§ **THE DATA**:

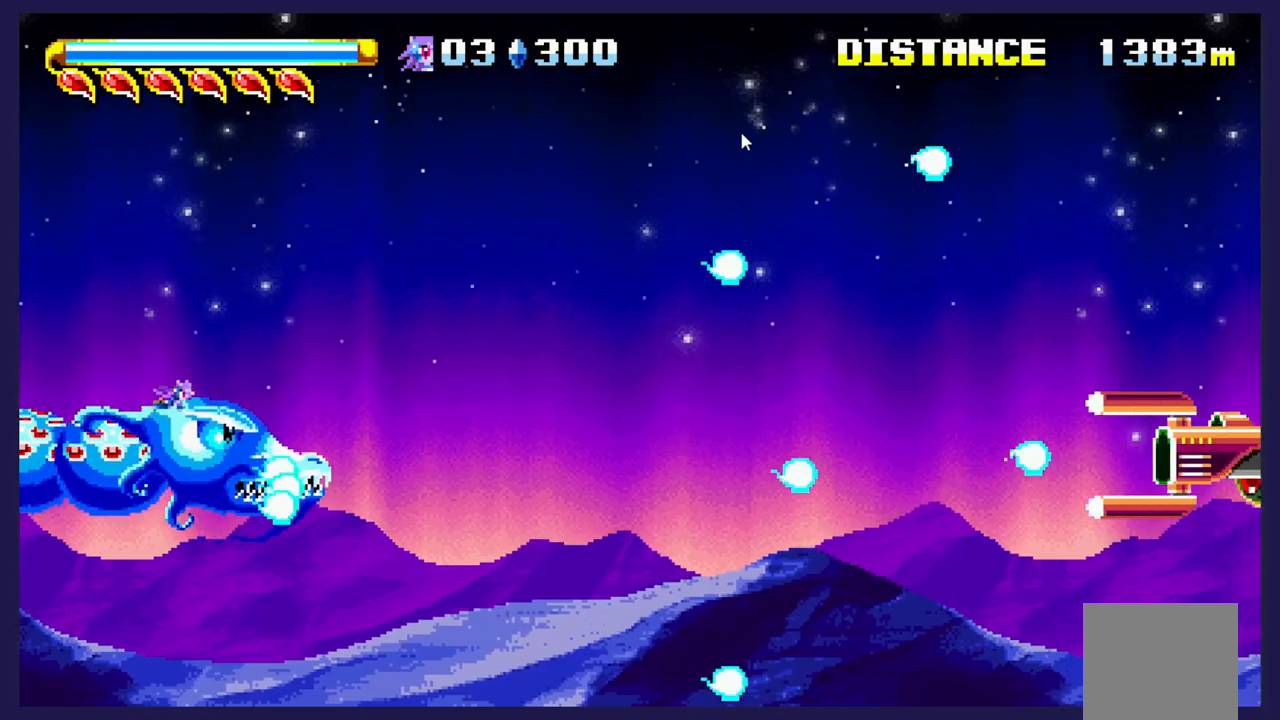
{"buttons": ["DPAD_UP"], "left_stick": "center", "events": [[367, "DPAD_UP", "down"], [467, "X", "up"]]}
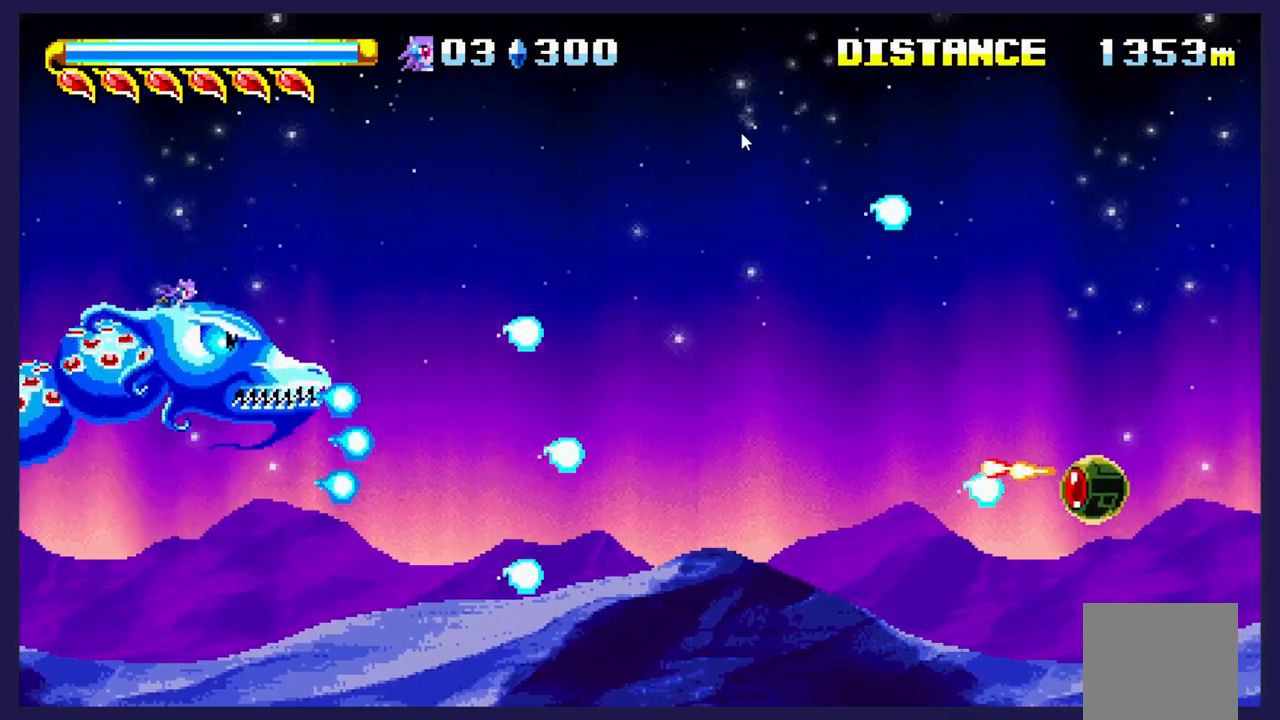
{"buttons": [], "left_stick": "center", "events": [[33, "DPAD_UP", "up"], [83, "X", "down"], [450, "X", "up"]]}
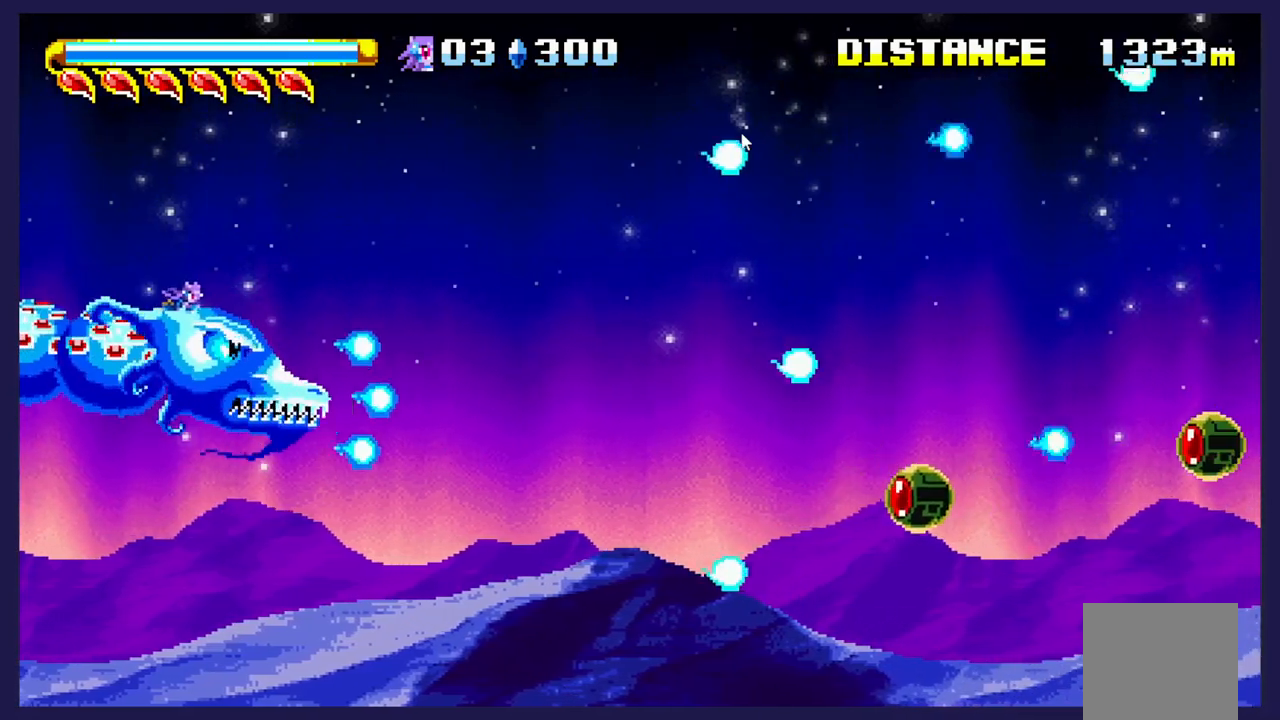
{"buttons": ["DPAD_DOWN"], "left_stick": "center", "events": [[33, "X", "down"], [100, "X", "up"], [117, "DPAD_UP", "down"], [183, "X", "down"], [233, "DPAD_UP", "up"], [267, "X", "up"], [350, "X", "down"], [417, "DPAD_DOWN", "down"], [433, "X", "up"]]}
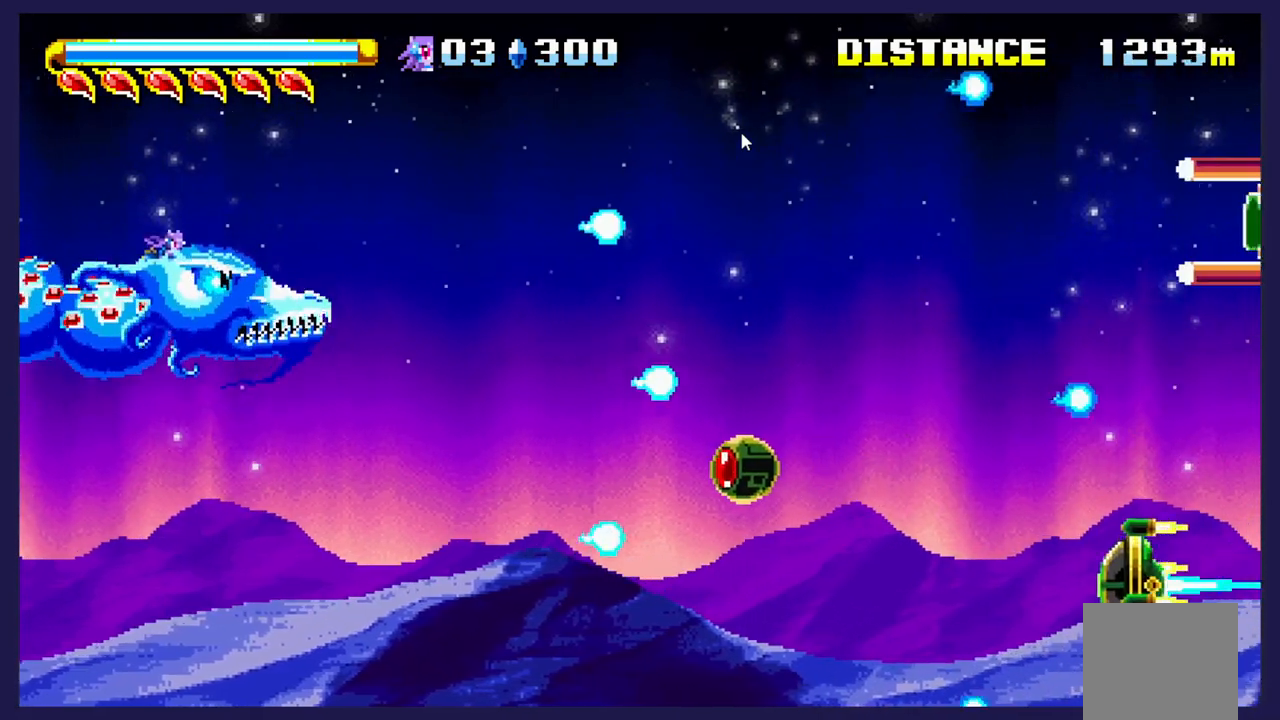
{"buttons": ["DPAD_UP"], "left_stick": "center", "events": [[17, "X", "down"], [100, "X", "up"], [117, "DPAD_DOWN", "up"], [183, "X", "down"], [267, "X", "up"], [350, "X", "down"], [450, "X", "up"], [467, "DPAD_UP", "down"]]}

§ **TASK GOAL**:
Each line of the data above should be reproduced without alteration, and no picture should appear in the copy.

§ **ANSWER BELOW**:
{"buttons": ["DPAD_UP"], "left_stick": "center", "events": [[367, "DPAD_UP", "down"], [467, "X", "up"]]}
{"buttons": [], "left_stick": "center", "events": [[33, "DPAD_UP", "up"], [83, "X", "down"], [450, "X", "up"]]}
{"buttons": ["DPAD_DOWN"], "left_stick": "center", "events": [[33, "X", "down"], [100, "X", "up"], [117, "DPAD_UP", "down"], [183, "X", "down"], [233, "DPAD_UP", "up"], [267, "X", "up"], [350, "X", "down"], [417, "DPAD_DOWN", "down"], [433, "X", "up"]]}
{"buttons": ["DPAD_UP"], "left_stick": "center", "events": [[17, "X", "down"], [100, "X", "up"], [117, "DPAD_DOWN", "up"], [183, "X", "down"], [267, "X", "up"], [350, "X", "down"], [450, "X", "up"], [467, "DPAD_UP", "down"]]}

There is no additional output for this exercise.